(Beginning of Text for analysis)

I understand what performance issues this brings, but as for security
was just a bit curious. You have just showed me what I was thinking
about, but you wrote it much better, clear and structured.

Thank you.

2012/3/26 Stuart Dallas <stu...@3ft9.com>:
> On 26 Mar 2012, at 17:41, Alex Pojarsky wrote:
>
>> Now, as the issue adressed and script removed, can you please explain
>> what exactly are the issues of using such approach? I mean security
>> ones, not performance.
>
> It's the wrong solution to a process and organisation problem. Ultimately 
> it's not really a problem IF you control every part of the infrastructure. 
> Rene clearly doesn't so it has implications for everyone sharing that 
> infrastructure, and anyone using the applications hosted there.
>
> * It requires the host to enable allow_url_fopen which means every single 
> script on the server is then able to include/require URLs. It just needs one 
> of them to have a related vulnerability and suddenly people can execute 
> arbitrary PHP code on the server.

(End of Text for analysis)

### What to work on:
Continue the email about the security risks of enabling allow_url_fopen from the point where it stops. The items that follow come from a separate source.

(Beginning of Excerpted data)

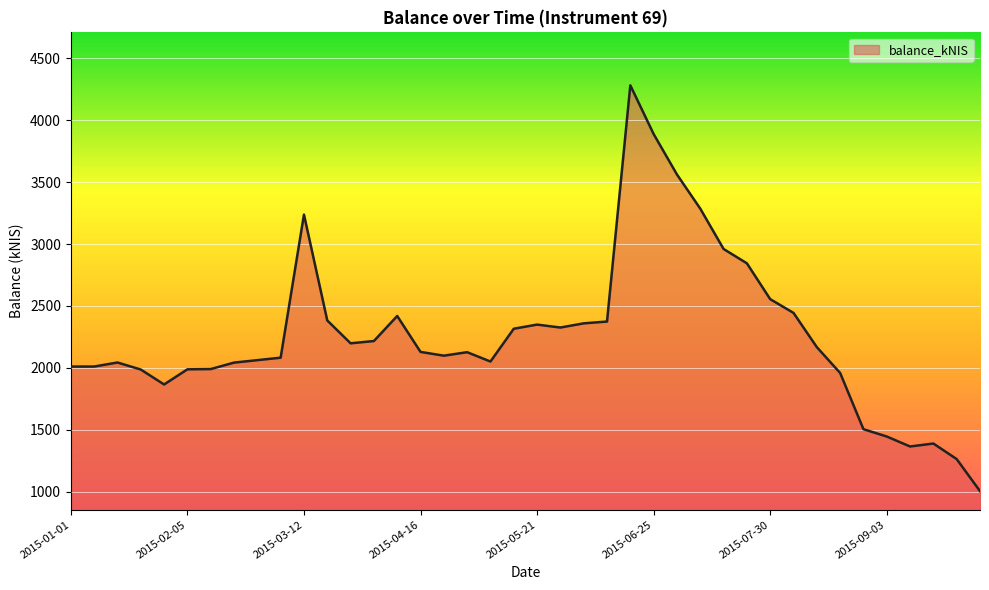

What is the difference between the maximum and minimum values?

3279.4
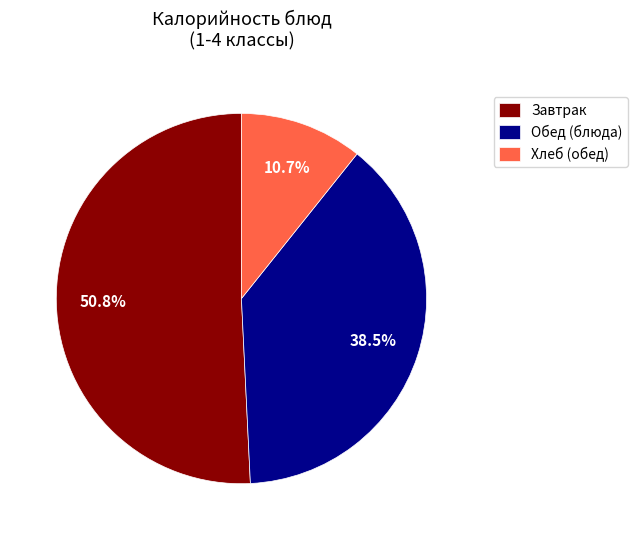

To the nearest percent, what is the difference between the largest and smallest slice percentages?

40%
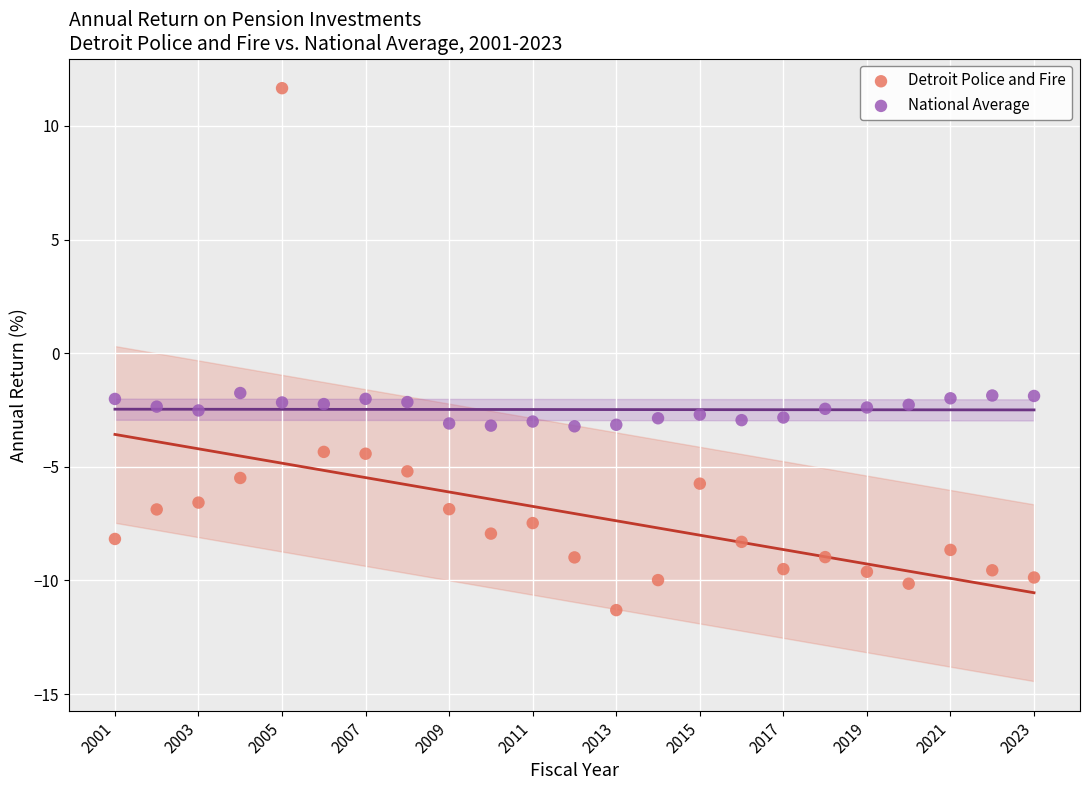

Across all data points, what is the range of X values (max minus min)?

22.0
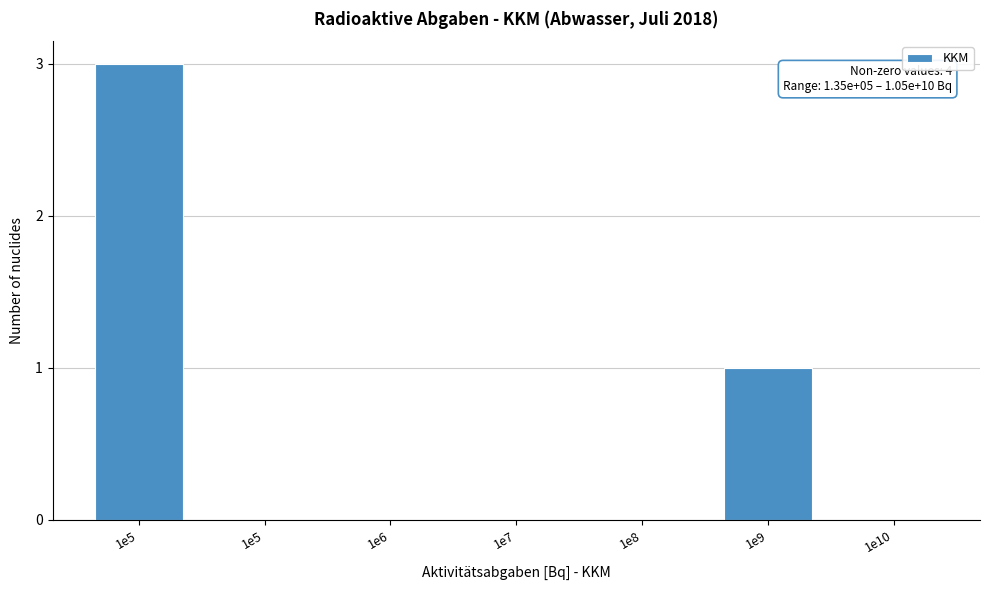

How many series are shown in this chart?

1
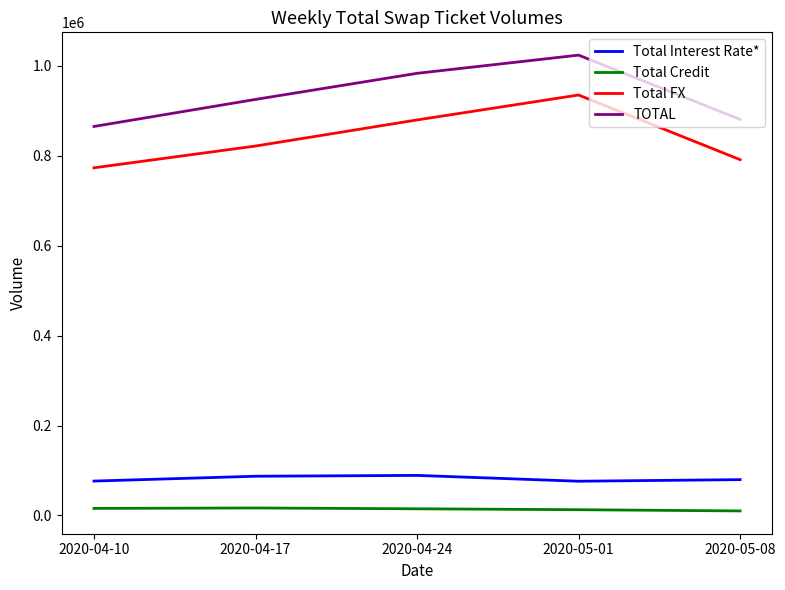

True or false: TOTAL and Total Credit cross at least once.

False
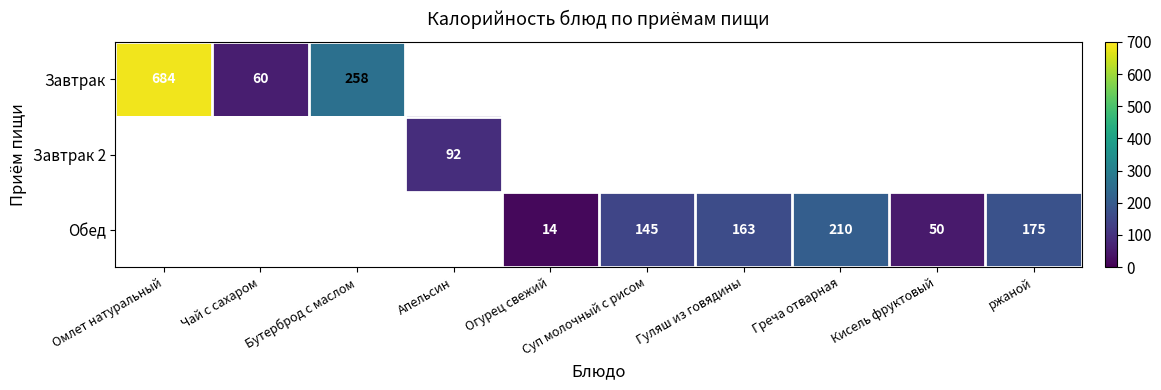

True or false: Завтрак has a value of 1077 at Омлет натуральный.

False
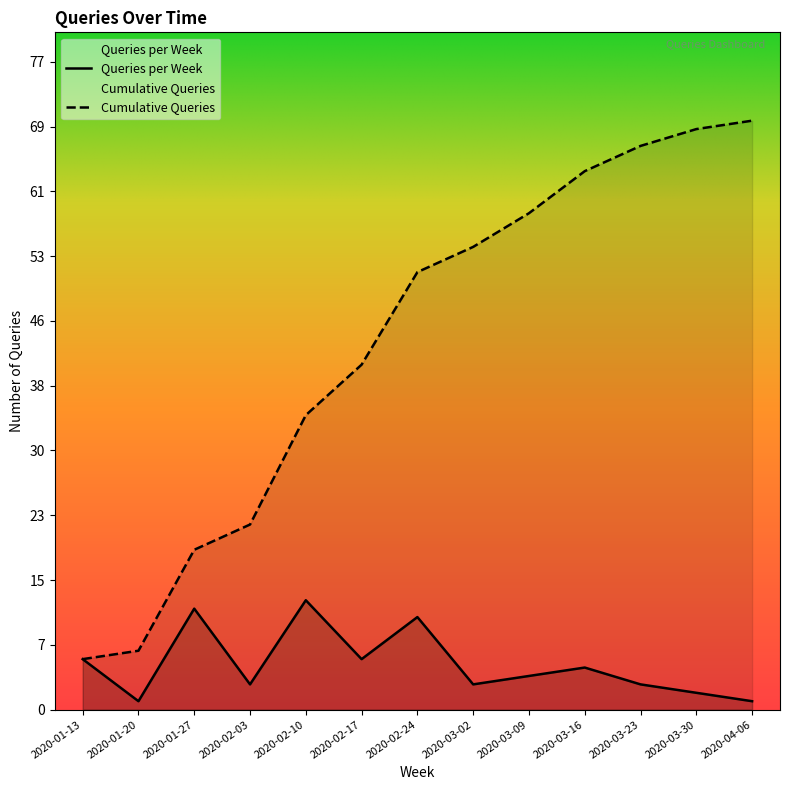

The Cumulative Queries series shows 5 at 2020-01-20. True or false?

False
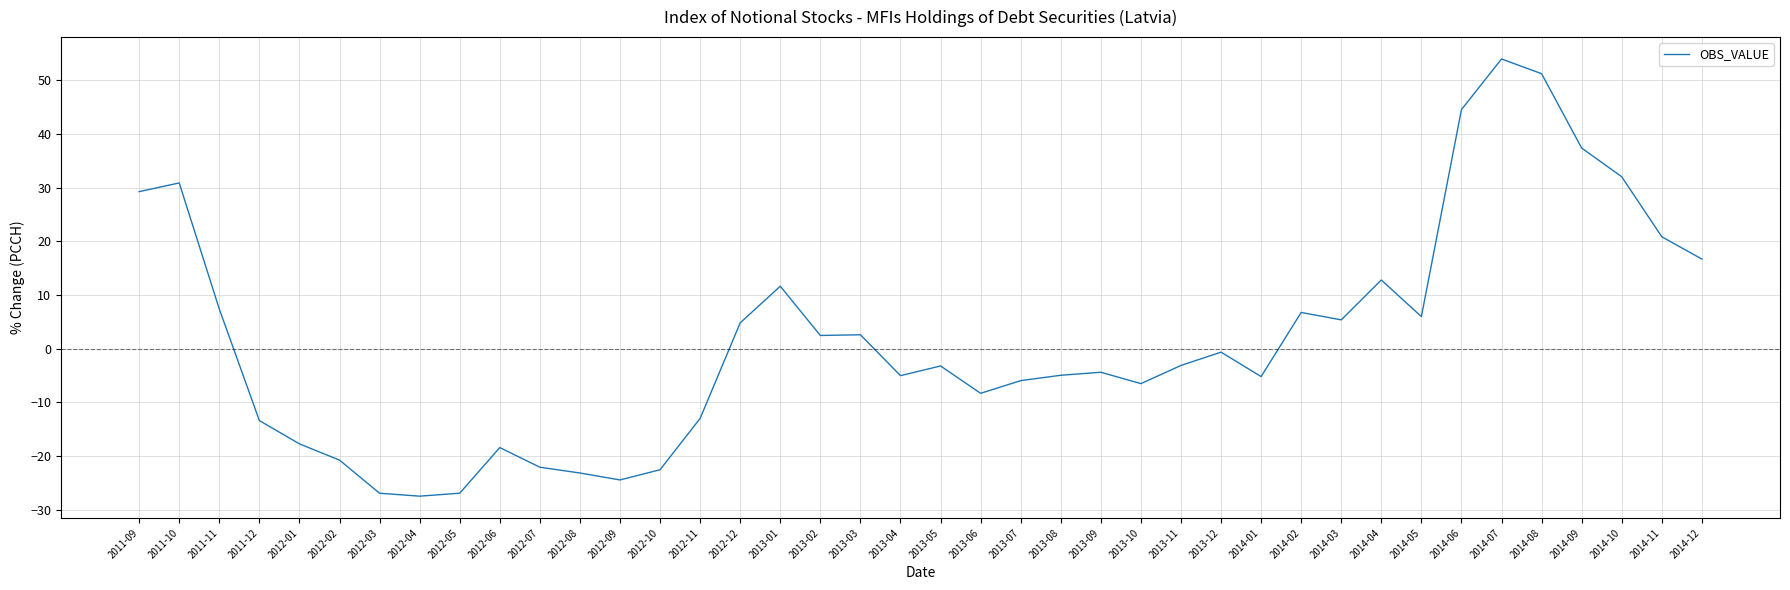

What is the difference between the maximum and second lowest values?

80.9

(End of Excerpted data)

### Response to this exercise:
>
> * Rene mentioned that the code is open source. This implies that the security 
> risk is lessened because the code that is being made publicly accessible is 
> already publicly accessible, so the opportunity for someone to find 
> vulnerabilities already exists. It gets an order of magnitude worse if other 
> people start ignorantly using his code because they're essentially giving him 
> the ability to execute arbitrary PHP code on their server. Not good no matter 
> how much he protests that he won't "be evil."
>
> * You specifically wished to exclude performance from the discussion, but 
> scalability is potentially a big issue here and should not be completely 
> ignored.
>
> I think the real issue for Rene is that of perceived complexity. The idea of 
> having to manually keep many copies of the same code in sync is what leads to 
> finding solutions like this one. This solution leads to unnecessary network 
> traffic and introduces potential security risks that go way beyond your own 
> code, and even if it's not a big issue now it has the potential to become 
> catastrophic!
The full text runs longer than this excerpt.